- Category:Case Study
- Offering:change management
- Industries:Project & Change Management, Transport
Churchill was engaged by a large global logistics firm with multi-year, Tier 1 service contracts.
The goal was to foster a culture of continuous improvement across its 40+ national sites by developing a management operating system (a way of working), based on data insights, to improve efficiency.
We needed to build an operating model with ‘end-users’ at the core, that met the needs of operations and commercial managers, and incorporated the relationship and required tools and systems.
The initial interviews with site teams (our end-users) identified two main areas of concern:
- A shortage of timely and user-friendly operations information/ data to analyse trends and find improvement opportunities, beyond the data what was generated for billing or quality reporting for clients.
- Poor visibility of contract assumptions, targets and requirements that could lead to scope creep or revenue leakage.
We noted the key contributing factors for efficiency losses were arising from:
- The client’s highly diverse customers and industries requiring expertly tailored service delivery approaches to each contract
- Disaggregated ways of working across the business not fully utilising the intellectual and tangible assets of the broader business.

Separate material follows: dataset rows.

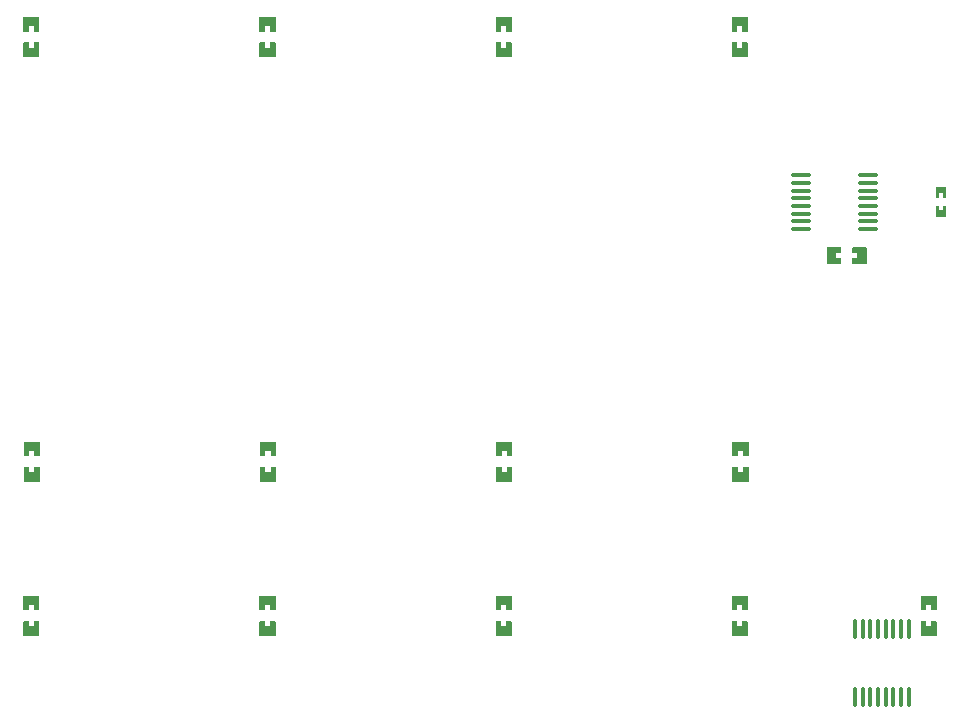
<source format=gbp>
G04 Layer: BottomPasteMaskLayer*
G04 EasyEDA v6.5.23, 2023-08-24 15:40:58*
G04 a67cddfb3fce44daa9051d46cbbcc19f,10*
G04 Gerber Generator version 0.2*
G04 Scale: 100 percent, Rotated: No, Reflected: No *
G04 Dimensions in millimeters *
G04 leading zeros omitted , absolute positions ,4 integer and 5 decimal *
%FSLAX45Y45*%
%MOMM*%

%ADD10O,1.7314926000000002X0.3430016*%
%ADD11O,0.3430016X1.7314926000000002*%

%LPD*%
G36*
X9659975Y7165492D02*
G01*
X9654997Y7160463D01*
X9654997Y7080503D01*
X9659975Y7075474D01*
X9739985Y7075474D01*
X9744964Y7080503D01*
X9744964Y7160463D01*
X9739985Y7165492D01*
X9715804Y7165492D01*
X9715804Y7128459D01*
X9682784Y7128459D01*
X9682784Y7165492D01*
G37*
G36*
X9659975Y7324496D02*
G01*
X9654997Y7319467D01*
X9654997Y7240473D01*
X9659975Y7235494D01*
X9682784Y7235494D01*
X9682784Y7273493D01*
X9715804Y7273493D01*
X9715804Y7235494D01*
X9739985Y7235494D01*
X9744964Y7240473D01*
X9744964Y7319467D01*
X9739985Y7324496D01*
G37*
G36*
X7933994Y3867505D02*
G01*
X7928965Y3862476D01*
X7928965Y3747515D01*
X7933994Y3742486D01*
X7974990Y3741978D01*
X7974990Y3786987D01*
X8019999Y3786987D01*
X8019999Y3742994D01*
X8061959Y3742486D01*
X8066989Y3747515D01*
X8066989Y3862476D01*
X8061959Y3867505D01*
G37*
G36*
X7933994Y3652469D02*
G01*
X7928965Y3647490D01*
X7928965Y3532479D01*
X7933994Y3527501D01*
X8061959Y3527501D01*
X8066989Y3532479D01*
X8066989Y3647490D01*
X8061959Y3652469D01*
X8019999Y3652469D01*
X8019999Y3608019D01*
X7974990Y3608019D01*
X7974990Y3652012D01*
G37*
G36*
X5933998Y3867505D02*
G01*
X5928969Y3862476D01*
X5928969Y3747515D01*
X5933998Y3742486D01*
X5974994Y3741978D01*
X5974994Y3786987D01*
X6020003Y3786987D01*
X6020003Y3742994D01*
X6061964Y3742486D01*
X6066993Y3747515D01*
X6066993Y3862476D01*
X6061964Y3867505D01*
G37*
G36*
X5933998Y3652469D02*
G01*
X5928969Y3647490D01*
X5928969Y3532479D01*
X5933998Y3527501D01*
X6061964Y3527501D01*
X6066993Y3532479D01*
X6066993Y3647490D01*
X6061964Y3652469D01*
X6020003Y3652469D01*
X6020003Y3608019D01*
X5974994Y3608019D01*
X5974994Y3652012D01*
G37*
G36*
X3934002Y3867505D02*
G01*
X3928973Y3862476D01*
X3928973Y3747515D01*
X3934002Y3742486D01*
X3974998Y3741978D01*
X3974998Y3786987D01*
X4020007Y3786987D01*
X4020007Y3742994D01*
X4061968Y3742486D01*
X4066997Y3747515D01*
X4066997Y3862476D01*
X4061968Y3867505D01*
G37*
G36*
X3934002Y3652469D02*
G01*
X3928973Y3647490D01*
X3928973Y3532479D01*
X3934002Y3527501D01*
X4061968Y3527501D01*
X4066997Y3532479D01*
X4066997Y3647490D01*
X4061968Y3652469D01*
X4020007Y3652469D01*
X4020007Y3608019D01*
X3974998Y3608019D01*
X3974998Y3652012D01*
G37*
G36*
X1934006Y3867505D02*
G01*
X1928977Y3862476D01*
X1928977Y3747515D01*
X1934006Y3742486D01*
X1975002Y3741978D01*
X1975002Y3786987D01*
X2020011Y3786987D01*
X2020011Y3742994D01*
X2061972Y3742486D01*
X2067001Y3747515D01*
X2067001Y3862476D01*
X2061972Y3867505D01*
G37*
G36*
X1934006Y3652469D02*
G01*
X1928977Y3647490D01*
X1928977Y3532479D01*
X1934006Y3527501D01*
X2061972Y3527501D01*
X2067001Y3532479D01*
X2067001Y3647490D01*
X2061972Y3652469D01*
X2020011Y3652469D01*
X2020011Y3608019D01*
X1975002Y3608019D01*
X1975002Y3652012D01*
G37*
G36*
X8024977Y4957978D02*
G01*
X8024977Y4912969D01*
X7979968Y4912969D01*
X7979968Y4957013D01*
X7938008Y4957470D01*
X7932978Y4952492D01*
X7932978Y4837480D01*
X7938008Y4832502D01*
X8065973Y4832502D01*
X8071002Y4837480D01*
X8071002Y4952492D01*
X8065973Y4957470D01*
G37*
G36*
X7938008Y5172506D02*
G01*
X7932978Y5167477D01*
X7932978Y5052466D01*
X7938008Y5047488D01*
X7979968Y5047488D01*
X7979968Y5091988D01*
X8024977Y5091988D01*
X8024977Y5047996D01*
X8065973Y5047488D01*
X8071002Y5052466D01*
X8071002Y5167477D01*
X8065973Y5172506D01*
G37*
G36*
X6024981Y4957978D02*
G01*
X6024981Y4912969D01*
X5979972Y4912969D01*
X5979972Y4957013D01*
X5938012Y4957470D01*
X5932982Y4952492D01*
X5932982Y4837480D01*
X5938012Y4832502D01*
X6065977Y4832502D01*
X6071006Y4837480D01*
X6071006Y4952492D01*
X6065977Y4957470D01*
G37*
G36*
X5938012Y5172506D02*
G01*
X5932982Y5167477D01*
X5932982Y5052466D01*
X5938012Y5047488D01*
X5979972Y5047488D01*
X5979972Y5091988D01*
X6024981Y5091988D01*
X6024981Y5047996D01*
X6065977Y5047488D01*
X6071006Y5052466D01*
X6071006Y5167477D01*
X6065977Y5172506D01*
G37*
G36*
X4024985Y4957978D02*
G01*
X4024985Y4912969D01*
X3979976Y4912969D01*
X3979976Y4957013D01*
X3938015Y4957470D01*
X3932986Y4952492D01*
X3932986Y4837480D01*
X3938015Y4832502D01*
X4065981Y4832502D01*
X4071010Y4837480D01*
X4071010Y4952492D01*
X4065981Y4957470D01*
G37*
G36*
X3938015Y5172506D02*
G01*
X3932986Y5167477D01*
X3932986Y5052466D01*
X3938015Y5047488D01*
X3979976Y5047488D01*
X3979976Y5091988D01*
X4024985Y5091988D01*
X4024985Y5047996D01*
X4065981Y5047488D01*
X4071010Y5052466D01*
X4071010Y5167477D01*
X4065981Y5172506D01*
G37*
G36*
X2024989Y4957978D02*
G01*
X2024989Y4912969D01*
X1979980Y4912969D01*
X1979980Y4957013D01*
X1938020Y4957470D01*
X1932990Y4952492D01*
X1932990Y4837480D01*
X1938020Y4832502D01*
X2065985Y4832502D01*
X2071014Y4837480D01*
X2071014Y4952492D01*
X2065985Y4957470D01*
G37*
G36*
X1938020Y5172506D02*
G01*
X1932990Y5167477D01*
X1932990Y5052466D01*
X1938020Y5047488D01*
X1979980Y5047488D01*
X1979980Y5091988D01*
X2024989Y5091988D01*
X2024989Y5047996D01*
X2065985Y5047488D01*
X2071014Y5052466D01*
X2071014Y5167477D01*
X2065985Y5172506D01*
G37*
G36*
X7933994Y8767470D02*
G01*
X7928965Y8762492D01*
X7928965Y8647480D01*
X7933994Y8642502D01*
X7974990Y8641994D01*
X7974990Y8687003D01*
X8019999Y8687003D01*
X8019999Y8642959D01*
X8061959Y8642502D01*
X8066989Y8647480D01*
X8066989Y8762492D01*
X8061959Y8767470D01*
G37*
G36*
X7933994Y8552484D02*
G01*
X7928965Y8547506D01*
X7928965Y8432495D01*
X7933994Y8427466D01*
X8061959Y8427466D01*
X8066989Y8432495D01*
X8066989Y8547506D01*
X8061959Y8552484D01*
X8019999Y8552484D01*
X8019999Y8507984D01*
X7974990Y8507984D01*
X7974990Y8551976D01*
G37*
G36*
X5933998Y8767470D02*
G01*
X5928969Y8762492D01*
X5928969Y8647480D01*
X5933998Y8642502D01*
X5974994Y8641994D01*
X5974994Y8687003D01*
X6020003Y8687003D01*
X6020003Y8642959D01*
X6061964Y8642502D01*
X6066993Y8647480D01*
X6066993Y8762492D01*
X6061964Y8767470D01*
G37*
G36*
X5933998Y8552484D02*
G01*
X5928969Y8547506D01*
X5928969Y8432495D01*
X5933998Y8427466D01*
X6061964Y8427466D01*
X6066993Y8432495D01*
X6066993Y8547506D01*
X6061964Y8552484D01*
X6020003Y8552484D01*
X6020003Y8507984D01*
X5974994Y8507984D01*
X5974994Y8551976D01*
G37*
G36*
X3934002Y8767470D02*
G01*
X3928973Y8762492D01*
X3928973Y8647480D01*
X3934002Y8642502D01*
X3974998Y8641994D01*
X3974998Y8687003D01*
X4020007Y8687003D01*
X4020007Y8642959D01*
X4061968Y8642502D01*
X4066997Y8647480D01*
X4066997Y8762492D01*
X4061968Y8767470D01*
G37*
G36*
X3934002Y8552484D02*
G01*
X3928973Y8547506D01*
X3928973Y8432495D01*
X3934002Y8427466D01*
X4061968Y8427466D01*
X4066997Y8432495D01*
X4066997Y8547506D01*
X4061968Y8552484D01*
X4020007Y8552484D01*
X4020007Y8507984D01*
X3974998Y8507984D01*
X3974998Y8551976D01*
G37*
G36*
X1934006Y8767470D02*
G01*
X1928977Y8762492D01*
X1928977Y8647480D01*
X1934006Y8642502D01*
X1975002Y8641994D01*
X1975002Y8687003D01*
X2020011Y8687003D01*
X2020011Y8642959D01*
X2061972Y8642502D01*
X2067001Y8647480D01*
X2067001Y8762492D01*
X2061972Y8767470D01*
G37*
G36*
X1934006Y8552484D02*
G01*
X1928977Y8547506D01*
X1928977Y8432495D01*
X1934006Y8427466D01*
X2061972Y8427466D01*
X2067001Y8432495D01*
X2067001Y8547506D01*
X2061972Y8552484D01*
X2020011Y8552484D01*
X2020011Y8507984D01*
X1975002Y8507984D01*
X1975002Y8551976D01*
G37*
G36*
X9533991Y3867505D02*
G01*
X9528962Y3862476D01*
X9528962Y3747515D01*
X9533991Y3742486D01*
X9574987Y3741978D01*
X9574987Y3786987D01*
X9619996Y3786987D01*
X9619996Y3742994D01*
X9661956Y3742486D01*
X9666986Y3747515D01*
X9666986Y3862476D01*
X9661956Y3867505D01*
G37*
G36*
X9533991Y3652469D02*
G01*
X9528962Y3647490D01*
X9528962Y3532479D01*
X9533991Y3527501D01*
X9661956Y3527501D01*
X9666986Y3532479D01*
X9666986Y3647490D01*
X9661956Y3652469D01*
X9619996Y3652469D01*
X9619996Y3608019D01*
X9574987Y3608019D01*
X9574987Y3652012D01*
G37*
G36*
X8737498Y6817004D02*
G01*
X8732469Y6811975D01*
X8732469Y6683959D01*
X8737498Y6678980D01*
X8852458Y6678980D01*
X8857488Y6683959D01*
X8857996Y6725005D01*
X8812987Y6725005D01*
X8812987Y6769963D01*
X8856980Y6769963D01*
X8857488Y6811975D01*
X8852458Y6817004D01*
G37*
G36*
X8952484Y6817004D02*
G01*
X8947454Y6811975D01*
X8947505Y6769963D01*
X8992006Y6769963D01*
X8992006Y6725005D01*
X8947962Y6725005D01*
X8947454Y6683959D01*
X8952484Y6678980D01*
X9067495Y6678980D01*
X9072473Y6683959D01*
X9072473Y6811975D01*
X9067495Y6817004D01*
G37*
D10*
G01*
X8513419Y6972477D03*
G01*
X8513419Y7037476D03*
G01*
X8513419Y7102475D03*
G01*
X8513419Y7167498D03*
G01*
X8513419Y7232497D03*
G01*
X8513419Y7297496D03*
G01*
X8513419Y7362494D03*
G01*
X8513419Y7427493D03*
G01*
X9086570Y6972477D03*
G01*
X9086570Y7037476D03*
G01*
X9086570Y7102475D03*
G01*
X9086570Y7167498D03*
G01*
X9086570Y7232497D03*
G01*
X9086570Y7297496D03*
G01*
X9086570Y7362494D03*
G01*
X9086570Y7427493D03*
D11*
G01*
X9427489Y3013405D03*
G01*
X9362490Y3013405D03*
G01*
X9297492Y3013405D03*
G01*
X9232468Y3013405D03*
G01*
X9167469Y3013405D03*
G01*
X9102470Y3013405D03*
G01*
X9037472Y3013405D03*
G01*
X8972473Y3013405D03*
G01*
X9427489Y3586556D03*
G01*
X9362490Y3586556D03*
G01*
X9297492Y3586556D03*
G01*
X9232468Y3586556D03*
G01*
X9167469Y3586556D03*
G01*
X9102470Y3586556D03*
G01*
X9037472Y3586556D03*
G01*
X8972473Y3586556D03*
M02*

</source>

Taking a Design Thinking approach to operational improvement
To meet the user-led design brief, Churchill deployed a 14-week design thinking process to activate >45 operational and commercial representatives, across all levels of the business, a variety of operations, and from each state in Australia.
A blended Churchill and client team led a design thinking process working through a series of stages:
Empathise > Define > Ideate > Prototype > Test
Empathise and Define: This included 1:1 interviews and workshops, to diagnose the issues and challenges, and determine the requirements of the end solution.
Ideate: Here we refined user insights to design the required operating system and key metrics. We used the ideate stage to determine the key metrics that needed in the new technology interface for site teams to use in their management operating system.
Prototype: We ran a “Build & Pilot Phase” and deployed support teams into two operational sites.
Testing: Testing focused first on building the right system and tools to provide data into the two test-site teams, before building out the people and process interface
The approach was complemented with robust business readiness and change management. We had to minimise disruptions to day-to-day operations and engage site leaders so they could champion the pilot with their teams.
Senior leadership buy-in on the project was strong from the beginning. We leveraged that, to connect the Sponsors into the project with site visits and clear, consistent communications to bolster operators engaging in the design process.
To address the challenges and contributing factors to efficiency losses, we built the Management Operating System to:
- Plan the contracted works and establish targets
- Monitor actual performance against those targets and assumptions, and
- Review via discussions to identify actions and close them out and
- Improve operational and contract performance over time.
The solution was threefold –
- A suite of operations dashboards embedded into a custom action tracking system.
- A refreshed daily and weekly operations cadence to identify and pursue improvement opportunities with appropriate escalation paths.
- All the tools, templates and user guides to support its implementation.
To ensure a scalable model, we set a standard approach for physical metrics that focused on resource utilisation (work inputs/ costs) and resource productivity (work outputs/ revenue) that could be used across the business.
The system translates contracts into standardised and meaningful “physical” metrics, targets and language, creating consistency and transparency across the business and allowing the operations teams to pursue improvements and optimise performance on a on a daily and weekly basis.
Contract requirements and assumptions are now translated into this language and embedded throughout the operating system.
Teams at three of the sites are up and running using the system, and are in the process of baselining their performance and identifying strategic actions to pursue and achieve their targets using the new metrics and systems.
The management operating system is now being scaled across the rest of the national operations, with Churchill’s assistance. By end-2022, its expected we will have deployed the new system to all 40+ sites.